REQUIRED ACTIONS
A) Return the part of the comments on the abortion ruling between "The law was" and "to some sanity.", inclusive, copied word for word.
B) List every court case or legal document that the comments on the abortion ruling mention by name.

SELECTED EXCERPT
- - -

The law was overturned because it was statistically shown that the law did not in fact provide additional health benefits to the mother.  As such, it could then be determined as an undue burden.

Abortion will never be overturned until "personage" is given to the unborn AND people are held responsible for their actions (the male and female) along with willingness to hold people financially responsible while also taking away parental rights.   

People don't earn the right to raise kids just because they can donate DNA or carry it in their womb for nine months.   Protecting the right of children (born and unborn) to exist as equal to adults, needs to happen as the foundation to some sanity. 

If anyone claims this latest travesty of a Supreme Court ruling was based on anything other than pro-abortion politics, they're either extremely naive, or else lying.

Apparently, since Roe v. Wade, baby-killing has been enshrined by the courts as highest "right" in the land, completely unassailable.  This ruling certainly has no basis in the Constitution, which nowhere mentions abortion, much less enshrines it as an absolute right.

And, while I'm not aware of the statistics in question, since when are states' rights determined by statistics?  Laying aside for a second the whole issue of abortion being murder, both state and federal governments have countless safety and sanitary regulations and restrictions on all kinds of perfectly legal activities and enterprises, yet the federal courts almost never see a need to get involved or strike them down like this.  In many places, taco (so tasty) shops and tattoo parlors are subject to more regulation than abortion mills.  At the very least, the Texas laws would prevent horrors like the Gosnell clinic, mentioned earlier. This is nothing but federal judicial overreach to enforce the social leftist agenda of unrestricted abortion.  If the courts actually followed the Constitution, the federal government would have no power over state abortion laws (see the much-neglected 10th Amendment).

- - -

DATA FOR ANALYSIS

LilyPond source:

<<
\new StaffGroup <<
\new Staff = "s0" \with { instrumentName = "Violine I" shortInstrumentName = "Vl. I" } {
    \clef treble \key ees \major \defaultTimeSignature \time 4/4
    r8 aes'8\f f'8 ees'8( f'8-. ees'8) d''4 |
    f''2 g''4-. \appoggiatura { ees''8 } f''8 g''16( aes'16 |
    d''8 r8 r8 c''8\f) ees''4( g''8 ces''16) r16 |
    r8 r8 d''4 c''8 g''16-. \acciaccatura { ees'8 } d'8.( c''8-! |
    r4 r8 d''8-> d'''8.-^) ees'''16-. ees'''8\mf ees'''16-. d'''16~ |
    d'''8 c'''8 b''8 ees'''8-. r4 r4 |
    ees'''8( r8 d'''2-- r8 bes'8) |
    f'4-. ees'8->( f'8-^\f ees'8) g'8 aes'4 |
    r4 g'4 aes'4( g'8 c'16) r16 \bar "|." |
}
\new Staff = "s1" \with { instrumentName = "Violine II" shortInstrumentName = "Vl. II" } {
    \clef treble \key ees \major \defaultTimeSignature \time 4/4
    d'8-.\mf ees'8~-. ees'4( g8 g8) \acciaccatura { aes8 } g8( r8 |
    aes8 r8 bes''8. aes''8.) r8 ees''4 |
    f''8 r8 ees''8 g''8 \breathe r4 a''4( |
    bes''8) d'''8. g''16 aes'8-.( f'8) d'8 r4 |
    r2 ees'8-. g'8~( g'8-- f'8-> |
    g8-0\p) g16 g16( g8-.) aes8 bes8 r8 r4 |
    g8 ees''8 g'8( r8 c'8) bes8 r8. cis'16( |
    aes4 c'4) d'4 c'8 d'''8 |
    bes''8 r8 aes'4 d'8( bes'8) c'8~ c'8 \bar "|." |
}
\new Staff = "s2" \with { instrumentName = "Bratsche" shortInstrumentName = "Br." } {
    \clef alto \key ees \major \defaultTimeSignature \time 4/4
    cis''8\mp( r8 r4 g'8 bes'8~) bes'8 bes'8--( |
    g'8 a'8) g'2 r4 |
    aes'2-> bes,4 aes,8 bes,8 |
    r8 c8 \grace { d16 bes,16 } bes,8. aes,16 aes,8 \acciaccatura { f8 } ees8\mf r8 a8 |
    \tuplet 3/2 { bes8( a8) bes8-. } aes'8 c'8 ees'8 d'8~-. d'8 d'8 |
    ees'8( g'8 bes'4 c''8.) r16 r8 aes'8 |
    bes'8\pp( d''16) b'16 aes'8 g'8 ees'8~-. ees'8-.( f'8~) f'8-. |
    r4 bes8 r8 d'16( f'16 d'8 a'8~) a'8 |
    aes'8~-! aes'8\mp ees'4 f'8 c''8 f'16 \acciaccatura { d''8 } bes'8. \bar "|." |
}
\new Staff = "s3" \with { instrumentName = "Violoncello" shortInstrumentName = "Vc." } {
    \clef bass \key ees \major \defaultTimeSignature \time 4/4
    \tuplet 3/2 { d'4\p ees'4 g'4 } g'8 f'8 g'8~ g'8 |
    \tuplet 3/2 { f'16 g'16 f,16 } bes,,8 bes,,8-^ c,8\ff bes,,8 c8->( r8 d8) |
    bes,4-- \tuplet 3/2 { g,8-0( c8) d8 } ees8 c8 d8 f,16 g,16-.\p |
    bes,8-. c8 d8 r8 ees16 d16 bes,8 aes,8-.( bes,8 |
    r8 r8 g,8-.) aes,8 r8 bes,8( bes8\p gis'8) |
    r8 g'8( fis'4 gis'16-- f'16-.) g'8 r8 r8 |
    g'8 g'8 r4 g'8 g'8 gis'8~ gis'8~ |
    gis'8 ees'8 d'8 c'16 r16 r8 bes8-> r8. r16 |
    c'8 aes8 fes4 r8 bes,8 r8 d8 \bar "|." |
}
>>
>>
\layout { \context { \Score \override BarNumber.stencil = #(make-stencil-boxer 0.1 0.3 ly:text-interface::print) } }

- - -

RESPONSES PER TASK
A)
The law was overturned because it was statistically shown that the law did not in fact provide additional health benefits to the mother.  As such, it could then be determined as an undue burden.

Abortion will never be overturned until "personage" is given to the unborn AND people are held responsible for their actions (the male and female) along with willingness to hold people financially responsible while also taking away parental rights.   

People don't earn the right to raise kids just because they can donate DNA or carry it in their womb for nine months.   Protecting the right of children (born and unborn) to exist as equal to adults, needs to happen as the foundation to some sanity.

B)
- Roe v. Wade
- the Constitution
- the 10th Amendment